**Try it:**
Search term "labels": copy each line of the data containing it.

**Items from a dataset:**

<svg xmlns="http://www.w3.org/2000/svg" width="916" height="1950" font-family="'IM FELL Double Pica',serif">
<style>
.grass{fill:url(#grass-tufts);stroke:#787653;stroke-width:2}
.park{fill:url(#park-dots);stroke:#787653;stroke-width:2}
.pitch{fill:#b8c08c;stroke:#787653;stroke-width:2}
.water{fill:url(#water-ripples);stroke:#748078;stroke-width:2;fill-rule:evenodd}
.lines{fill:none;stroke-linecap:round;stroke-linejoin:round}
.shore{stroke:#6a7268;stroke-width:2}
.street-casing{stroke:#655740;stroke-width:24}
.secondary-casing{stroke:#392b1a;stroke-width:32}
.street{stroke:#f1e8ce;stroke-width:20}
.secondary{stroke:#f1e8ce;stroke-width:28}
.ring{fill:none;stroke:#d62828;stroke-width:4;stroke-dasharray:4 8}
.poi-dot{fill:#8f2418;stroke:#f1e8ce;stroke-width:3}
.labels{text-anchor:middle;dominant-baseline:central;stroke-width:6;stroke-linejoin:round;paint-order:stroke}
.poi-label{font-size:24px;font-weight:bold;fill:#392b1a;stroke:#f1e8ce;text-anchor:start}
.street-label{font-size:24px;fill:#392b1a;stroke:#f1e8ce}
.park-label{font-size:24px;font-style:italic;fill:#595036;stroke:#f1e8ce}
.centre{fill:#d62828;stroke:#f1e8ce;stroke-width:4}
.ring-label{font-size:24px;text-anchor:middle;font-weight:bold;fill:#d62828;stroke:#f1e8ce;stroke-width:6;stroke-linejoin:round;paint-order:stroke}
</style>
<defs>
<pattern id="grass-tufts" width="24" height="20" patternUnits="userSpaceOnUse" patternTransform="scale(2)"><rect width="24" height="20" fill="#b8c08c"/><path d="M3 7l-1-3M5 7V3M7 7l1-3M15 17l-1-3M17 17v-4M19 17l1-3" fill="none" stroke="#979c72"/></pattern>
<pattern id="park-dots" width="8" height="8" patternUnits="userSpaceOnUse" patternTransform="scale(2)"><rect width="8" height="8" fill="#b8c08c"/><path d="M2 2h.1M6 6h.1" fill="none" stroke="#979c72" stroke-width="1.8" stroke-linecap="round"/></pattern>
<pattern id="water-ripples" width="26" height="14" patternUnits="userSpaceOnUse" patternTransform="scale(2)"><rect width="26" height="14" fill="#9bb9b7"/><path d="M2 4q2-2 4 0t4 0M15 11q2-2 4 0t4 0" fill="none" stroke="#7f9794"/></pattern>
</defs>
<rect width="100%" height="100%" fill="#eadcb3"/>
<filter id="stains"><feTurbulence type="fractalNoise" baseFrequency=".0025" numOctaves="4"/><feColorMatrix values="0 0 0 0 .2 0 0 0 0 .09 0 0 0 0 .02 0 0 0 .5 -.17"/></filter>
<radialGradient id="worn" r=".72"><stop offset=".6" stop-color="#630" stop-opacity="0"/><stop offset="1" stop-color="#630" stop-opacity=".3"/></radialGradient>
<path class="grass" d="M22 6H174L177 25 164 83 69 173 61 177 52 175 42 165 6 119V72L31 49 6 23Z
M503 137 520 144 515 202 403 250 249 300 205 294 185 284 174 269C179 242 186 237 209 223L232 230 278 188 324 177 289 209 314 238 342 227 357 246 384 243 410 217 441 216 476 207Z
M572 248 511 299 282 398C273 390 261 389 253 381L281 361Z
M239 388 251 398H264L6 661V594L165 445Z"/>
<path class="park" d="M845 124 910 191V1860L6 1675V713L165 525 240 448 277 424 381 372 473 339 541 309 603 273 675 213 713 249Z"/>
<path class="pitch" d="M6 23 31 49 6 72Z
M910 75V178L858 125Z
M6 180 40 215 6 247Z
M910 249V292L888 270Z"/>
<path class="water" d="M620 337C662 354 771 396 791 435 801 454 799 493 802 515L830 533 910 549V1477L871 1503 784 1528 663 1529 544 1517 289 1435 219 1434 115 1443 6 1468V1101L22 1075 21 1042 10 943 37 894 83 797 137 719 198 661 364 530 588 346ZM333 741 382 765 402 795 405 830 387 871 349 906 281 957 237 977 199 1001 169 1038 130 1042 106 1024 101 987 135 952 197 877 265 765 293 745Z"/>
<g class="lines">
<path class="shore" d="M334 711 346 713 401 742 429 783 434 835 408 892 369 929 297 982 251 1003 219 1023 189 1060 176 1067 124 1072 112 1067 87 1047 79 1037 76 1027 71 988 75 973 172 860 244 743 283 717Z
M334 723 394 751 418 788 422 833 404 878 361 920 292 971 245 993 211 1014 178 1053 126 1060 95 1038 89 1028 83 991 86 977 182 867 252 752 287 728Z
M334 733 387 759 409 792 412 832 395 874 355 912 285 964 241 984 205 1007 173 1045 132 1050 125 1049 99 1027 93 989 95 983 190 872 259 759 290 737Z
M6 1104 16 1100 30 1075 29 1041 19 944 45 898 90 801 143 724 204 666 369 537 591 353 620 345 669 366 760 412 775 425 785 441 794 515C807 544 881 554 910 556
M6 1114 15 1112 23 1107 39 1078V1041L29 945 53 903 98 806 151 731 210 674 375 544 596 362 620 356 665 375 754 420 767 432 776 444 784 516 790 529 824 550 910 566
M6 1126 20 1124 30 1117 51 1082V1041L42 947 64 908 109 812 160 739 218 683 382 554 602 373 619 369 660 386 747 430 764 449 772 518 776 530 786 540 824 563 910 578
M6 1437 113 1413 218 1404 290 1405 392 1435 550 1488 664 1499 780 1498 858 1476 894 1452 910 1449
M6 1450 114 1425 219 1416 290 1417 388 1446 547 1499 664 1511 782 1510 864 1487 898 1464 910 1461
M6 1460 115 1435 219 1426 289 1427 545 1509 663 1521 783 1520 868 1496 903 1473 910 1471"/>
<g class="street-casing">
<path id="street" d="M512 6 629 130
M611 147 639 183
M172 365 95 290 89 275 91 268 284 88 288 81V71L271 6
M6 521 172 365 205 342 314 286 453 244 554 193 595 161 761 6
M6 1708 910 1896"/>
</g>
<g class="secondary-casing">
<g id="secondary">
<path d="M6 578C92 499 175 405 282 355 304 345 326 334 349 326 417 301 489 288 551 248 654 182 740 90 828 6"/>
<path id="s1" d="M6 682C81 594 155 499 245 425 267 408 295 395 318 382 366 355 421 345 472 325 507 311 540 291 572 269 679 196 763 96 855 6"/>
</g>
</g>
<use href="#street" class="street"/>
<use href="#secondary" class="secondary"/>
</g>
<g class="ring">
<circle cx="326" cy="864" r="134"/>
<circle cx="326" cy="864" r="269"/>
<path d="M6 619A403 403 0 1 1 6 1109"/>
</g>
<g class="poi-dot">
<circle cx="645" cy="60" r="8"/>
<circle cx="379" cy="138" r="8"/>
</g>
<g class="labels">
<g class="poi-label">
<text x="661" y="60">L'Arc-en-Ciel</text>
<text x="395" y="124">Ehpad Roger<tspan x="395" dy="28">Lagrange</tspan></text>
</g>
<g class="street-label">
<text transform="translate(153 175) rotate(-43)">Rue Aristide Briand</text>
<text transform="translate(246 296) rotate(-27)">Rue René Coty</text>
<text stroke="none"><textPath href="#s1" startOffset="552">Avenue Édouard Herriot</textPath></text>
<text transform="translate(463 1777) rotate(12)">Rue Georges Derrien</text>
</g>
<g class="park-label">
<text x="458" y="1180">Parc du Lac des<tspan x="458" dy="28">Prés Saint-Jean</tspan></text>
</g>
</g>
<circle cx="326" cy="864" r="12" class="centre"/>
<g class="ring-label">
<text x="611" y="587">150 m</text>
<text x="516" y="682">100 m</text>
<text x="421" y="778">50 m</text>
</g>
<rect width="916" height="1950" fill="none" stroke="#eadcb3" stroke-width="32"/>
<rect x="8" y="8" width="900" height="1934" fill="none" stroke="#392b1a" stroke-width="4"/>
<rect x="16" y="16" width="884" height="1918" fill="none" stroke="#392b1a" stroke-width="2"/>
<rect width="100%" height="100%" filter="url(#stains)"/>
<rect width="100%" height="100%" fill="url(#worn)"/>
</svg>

**Exercise answer:**
.labels{text-anchor:middle;dominant-baseline:central;stroke-width:6;stroke-linejoin:round;paint-order:stroke}
<g class="labels">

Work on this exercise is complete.